Answered by: Rabbi Dov Fischer
There are a number of issues in what you raise, but I want to focus on the question now and the relationship that you currently have. There is a principle in Judaism called Onaah B'dvarim - oppressing people through language. Among the prohibitions, one may not insult someone for a decision already made. While that priniciple is most often applied to business matters, I feel strongly that it applies here. You are married. It worries me to have you refer to your current marriage as settling. To quote Rabbi Jack Molines, I am opposed to intermarriage but in favor of marriage.
It worries me to have you refer to your current wife as someone for whom you settled. Now that you are married to her, are there ways of working on that relationship together to deepen your connection? Can you together explore your faith and spirituality? I know very little of the bond you two have, but I hope this question can be a trigger for you to work towards deepening it. Rather than worrying whether you settled, or made the right choice, its time for you to make this choice the right one for both of you. We are drawing close to Rosh Hashanah, the birthday of the world. Its a day that reminds us of the incredible power we have to create the self. You cannot change how God made you, or how others accept you. But you can choose to invest in a person who has chosen to love you. You can reach back out towards someone who DID marry you and find ways of honoring and valuing the decisions of love and companionship you both have made.
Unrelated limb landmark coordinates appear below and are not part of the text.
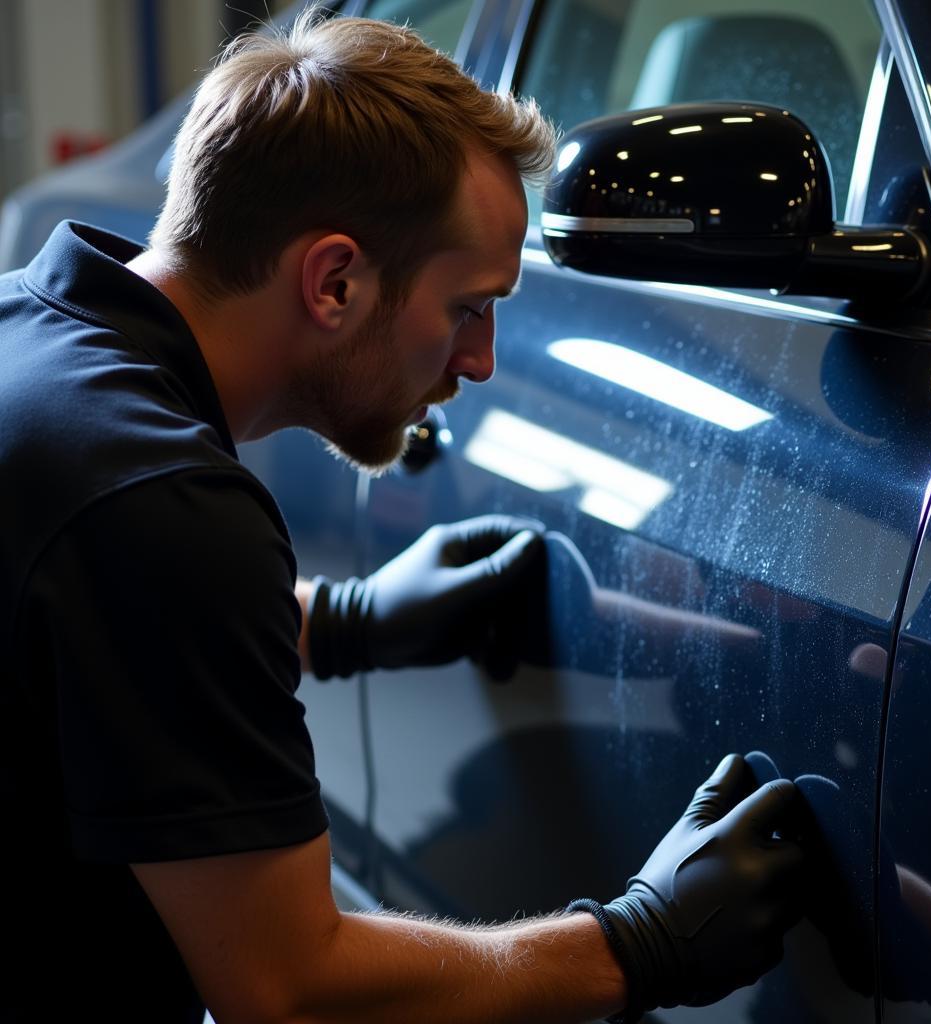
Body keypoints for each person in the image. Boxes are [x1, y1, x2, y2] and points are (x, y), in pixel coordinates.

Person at [0, 9, 805, 1022]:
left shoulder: (30, 331)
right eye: (467, 308)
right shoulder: (163, 504)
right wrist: (635, 944)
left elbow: (91, 633)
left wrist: (338, 619)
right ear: (334, 281)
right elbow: (286, 987)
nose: (481, 362)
I am truly sorry that Jewish people found you unworthy due to your autism. That is closed minded, sad, and wrong. You are neither unsuitable nor expendable. You are created in the image of God and with that comes challenges, but also amazing blessings. I pray that you find the blessings of those who DO love you, and that you cherish those people and seek for ways of growing with them.
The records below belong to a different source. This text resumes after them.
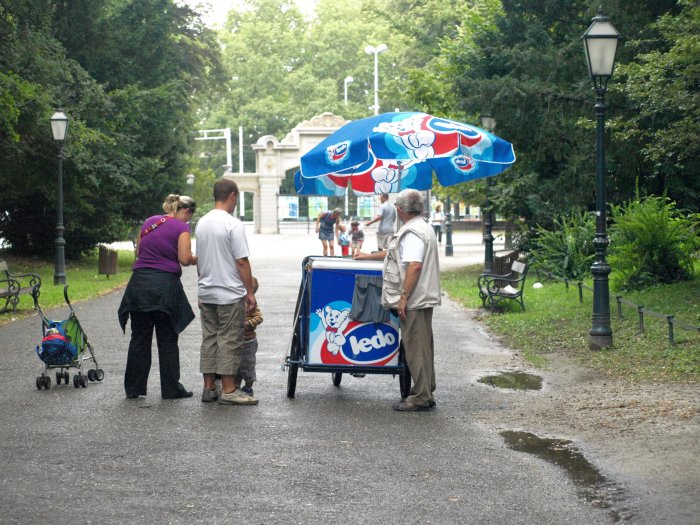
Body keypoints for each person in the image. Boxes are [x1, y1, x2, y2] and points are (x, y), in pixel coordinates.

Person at [354, 189, 441, 412]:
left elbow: (414, 265)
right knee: (422, 347)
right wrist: (368, 257)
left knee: (415, 348)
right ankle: (426, 390)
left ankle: (421, 396)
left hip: (415, 299)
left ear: (400, 210)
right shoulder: (422, 227)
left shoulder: (412, 232)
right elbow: (398, 255)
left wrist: (403, 297)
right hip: (422, 297)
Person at [118, 194, 197, 399]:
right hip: (164, 288)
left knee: (139, 339)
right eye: (189, 217)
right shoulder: (181, 227)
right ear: (186, 211)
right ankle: (171, 389)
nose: (188, 221)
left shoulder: (149, 222)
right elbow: (184, 259)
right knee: (167, 339)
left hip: (139, 285)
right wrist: (198, 259)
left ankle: (133, 389)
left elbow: (139, 252)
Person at [196, 179, 258, 406]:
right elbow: (241, 261)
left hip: (207, 291)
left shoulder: (201, 223)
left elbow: (200, 259)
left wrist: (201, 287)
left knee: (210, 338)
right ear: (232, 195)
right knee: (230, 339)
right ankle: (229, 390)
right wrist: (249, 291)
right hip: (229, 292)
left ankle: (209, 387)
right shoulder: (233, 224)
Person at [235, 276, 262, 396]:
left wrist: (249, 323)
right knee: (236, 365)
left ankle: (248, 386)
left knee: (248, 365)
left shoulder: (252, 306)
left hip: (249, 342)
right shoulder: (235, 304)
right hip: (236, 341)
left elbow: (259, 318)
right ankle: (235, 385)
Answered by: Rabbi David Booth
As A reform rabbi I would start by saying to you that there is no “right” answer or one absolute truth to what “Judaism has to say” to you today regarding your choices.
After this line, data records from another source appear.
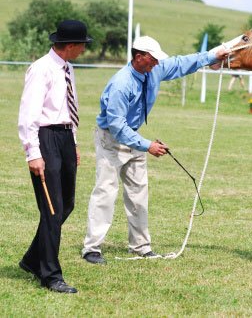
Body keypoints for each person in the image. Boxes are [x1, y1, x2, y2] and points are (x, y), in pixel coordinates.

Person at [82, 35, 230, 264]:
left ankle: (141, 246)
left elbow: (182, 63)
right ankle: (92, 248)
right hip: (111, 140)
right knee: (105, 192)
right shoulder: (121, 84)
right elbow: (117, 126)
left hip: (136, 138)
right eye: (152, 59)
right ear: (138, 57)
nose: (156, 64)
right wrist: (147, 145)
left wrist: (213, 55)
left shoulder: (154, 70)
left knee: (139, 195)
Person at [18, 20, 93, 293]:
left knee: (67, 204)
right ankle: (49, 274)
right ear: (71, 46)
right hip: (45, 138)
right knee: (52, 209)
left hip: (64, 137)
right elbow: (28, 115)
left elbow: (66, 109)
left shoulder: (68, 69)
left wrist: (73, 143)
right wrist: (33, 153)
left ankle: (31, 259)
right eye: (83, 45)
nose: (84, 50)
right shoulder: (41, 70)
You made your choice in the past, and there is nothing you can do today to change the past. So the real question I would ask you today is: “what choices are you making now?” Are you living a Jewish life? Do you belong to a Jewish community? Congregation? Do you practice Jewish Mitzvot and values? Do you work for the betterment of the Jewish people and the world? Do you have a relationship with Israel? If you have children – what are you teaching them?
Throughout history different people made the same choice you did in the past for various reasons. The question is how did that choice effect your life since? There are many in our movement who married out of the religion and still live a full, beautiful and fulfilling Jewish life regardless of the faith of their spouse.
I do not believe that not marrying falls under the category of “martyring your life and sanctifying God's name,” and thus I do not believe that what you did was wrong. As I stated before – the end result of your choice and how you live your life today is what matters and is the answer to your question, which only you know the answer to.